Miharbi çatırdayan ateşi izlerken derin düşüncelere dalmıştı. Aiden'in anlattıkları çok uçuk şeylerdi. Fakat bu anlatılanların tamamına inanıyordu. Ayrıca Aiden'in ne kadar güçlü olduğunu da birinci elden tatmıştı. Bu yüzden ona kolyeyi emanet edebileceğini düşünüyordu. Ne de olsa Aiden'in Miharbi'ye karşı yumuşak davrandığı bile söylenebilirdi. Mücadele boyunca ciddileşmemişti. Üstüne üstlük belki de daha sakladığı birçok kozu vardı. Aiden'in Kılıç Taosunda ustalaştığını da biliyordu. Ona karşı kılıç dahi kullanmamıştı. Aiden'in maksimum gücünü düşünürse Ejderha aleminin zirvesini bırak Yarı Tanrı alemindeki yetişimcilerle bile boy ölçüşecek kadar yüksek bir seviyede olabilirdi. Bu yüzden kolyeyi ona emanet etmek en iyisi olacaktı. Ayrıca Aiden'in gideceği rotayı da biliyordu artık. Önce Mavi Ejder'e sonrasında ise Kuzey Buz Kıtasının Soğuk Kanat İmparatorluğuna gidecekti. Yani Necromanger Tarikatının asırlardır ayak basmaya en çok korktuğu topraklara...

Miharbi, Chei Hanesini elbette ki biliyordu. Tarikatın peşini asırlar boyunca bırakmayan ve Kuzey Buz Kıtasında bulunan Necromangerların kökünü kazıyan Klanı kim duymamıştı ki? Chei Hanesinin namı asırlardır dilden dile aktarılıyordu. Tarikatın en büyük 3 düşmanından birisiydi bu Klan. İlki elbette ki Sorgonlardı. İkincisi ise kimsenin emin olmamasıyla birlikte eylemlerinin bu doğrultuda olduğuna inanılan Teiran Dünya Tarikatıydı. Üçüncü isim ise Chei Hanesiydi. Bu 3 isim Necromanger Tarikatını dünya yüzeyinden silmeye çalışan en büyük oluşumlardı. Şu anda neredeyse kimsenin haberi olmasa da en kısa sürede bunlara dördüncü bir isim eklenecekti.

Beyaz Lotus...

Miharbi başka soracağı bir soru olup olmadığını düşünürken zaten birçok şeyin cevaplandığını düşünüyordu. Aiden'in neden onu öldürmediğini, neden ona iyi davrandığını, kolyeyi o uyurken neden boynundan almadığını, kendi güçlerinin nereden geldiğini, babasının nerede olduğunu, kim tarafından eğitildiğini, daha önce adını bile duymadığı boyutları, Omnia Kai'nin sırrını, babasının bir deva olup Altın Kürklü Dağ Kaplanına evrildiğini ve daha cevaplarını tahmin bile edemeyeceği birçok sorunun cevabını almıştı. Bu yüzden artık gitme zamanının geldiğini düşünüyordu.

Üzerindeki şaşkınlığı yavaş yavaş atmış ve durgun bir ifade takınmıştı. Tam ayaklanıp konuşmanın sonuna geldiklerini söyleyecekken aklına gelen bir soruyla birlikte durdu ve ciddi bir ifadeyle Aiden'e döndü.

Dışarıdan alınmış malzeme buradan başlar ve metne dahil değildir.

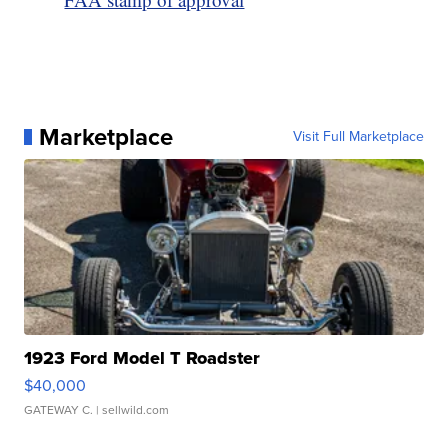
Marketplace
Visit Full Marketplace
1923 Ford Model T Roadster
$40,000
GATEWAY C.
| sellwild.com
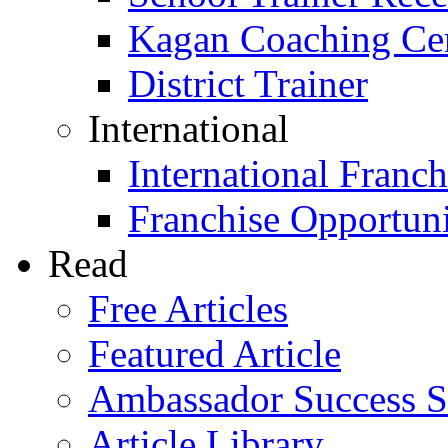
Kagan Coaching Cert
District Trainer
International
International Franch
Franchise Opportuni
Read
Free Articles
Featured Article
Ambassador Success S
Article Library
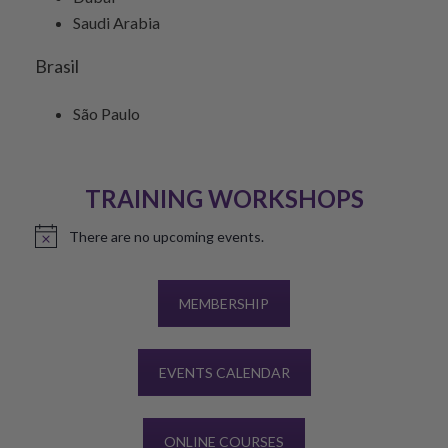
Saudi Arabia
Brasil
São Paulo
TRAINING WORKSHOPS
There are no upcoming events.
Notice
MEMBERSHIP
EVENTS CALENDAR
ONLINE COURSES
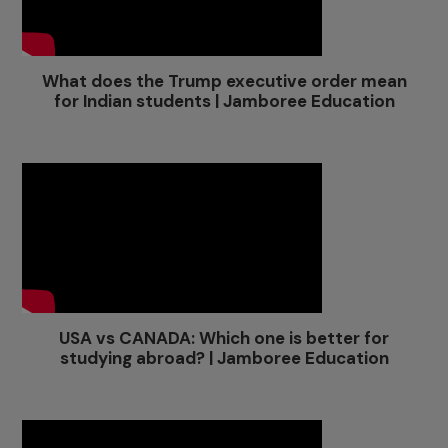
What does the Trump executive order mean
for Indian students | Jamboree Education
USA vs CANADA: Which one is better for
studying abroad? | Jamboree Education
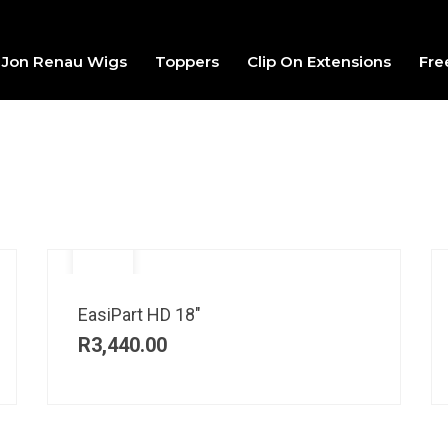
Jon Renau Wigs
Toppers
Clip On Extensions
Fre
EasiPart HD 18″
R
3,440.00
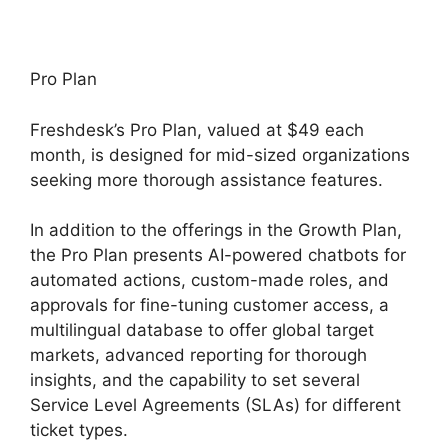
Pro Plan
Freshdesk’s Pro Plan, valued at $49 each
month, is designed for mid-sized organizations
seeking more thorough assistance features.
In addition to the offerings in the Growth Plan,
the Pro Plan presents AI-powered chatbots for
automated actions, custom-made roles, and
approvals for fine-tuning customer access, a
multilingual database to offer global target
markets, advanced reporting for thorough
insights, and the capability to set several
Service Level Agreements (SLAs) for different
ticket types.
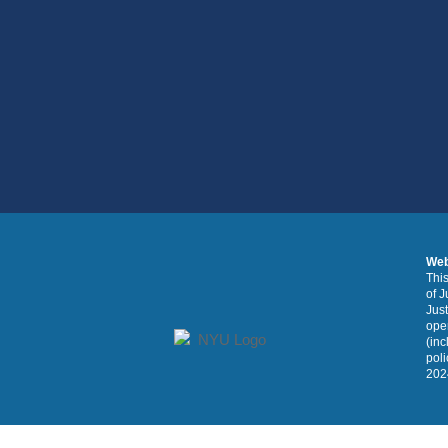
Web
This
of J
Just
oper
(inc
poli
2024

"Peki ya Necromanger Tarikatına ne söyleyeceğim? Onlar benim hiç yara almadan kolyeyi kaptırdığıma inanmayacaktır. İnansalar bile benden şüphelenmeye başlayabilirler. Ne yapmalıyım?" diye sordu Aiden'e bakıp.

Aiden derin bir nefes alırken suratındaki gülümseme giderek genişledi. "Onlara kolyeyi senden önce bulduğumu söyleyeceksin. Son mezara girdiğinde kolyenin çoktan alındığını ve mezarda da bir mesaj bulduğunu anlat. Senden şu anlık şüphe duymadıkları için sorun olacağını sanmıyorum. Bu sayede inanacaklar." dedi Aiden keyifli bir ses tonuyla.

Miharbi tek kaşını kaldırırken, "Mesaj mı? Ne mesajından bahsediyorsun?" diye sordu. Miharbi'nin sorusuyla birlikte Aiden'in suratındaki gülümseme giderek büyüdü. Suratındaki ifade iblis vari bir hal alırken derin bir nefes aldı ve konuşmaya başladı.

"Özellikle Tarikatın başındaki iblise bu mesajın ulaşacağından emin olman gerekiyor. Onlara şunu söyle: Yıldızın kolları parıldamaya başladı! Karanlığı aydınlatacak olan iblis tekrardan dirildi ve son Habis Şeytan yükselmeye başladı! Önce Necromanger Tarikatını, sonrasında Axius İblis Dünyasını yok edecek ve son olarak da Azazel'in sağ kolunu çok yakında kopartacağım! Yuari Chei'nin intikamını alacağım! Kara Buz Hükümdarının gerçek gücünü hepinize tattıracağım! Ve son bir şey daha... Cehennem Bekçisi Kibirli Yami'nin selamını ilet! Kader Oyunu başladı!"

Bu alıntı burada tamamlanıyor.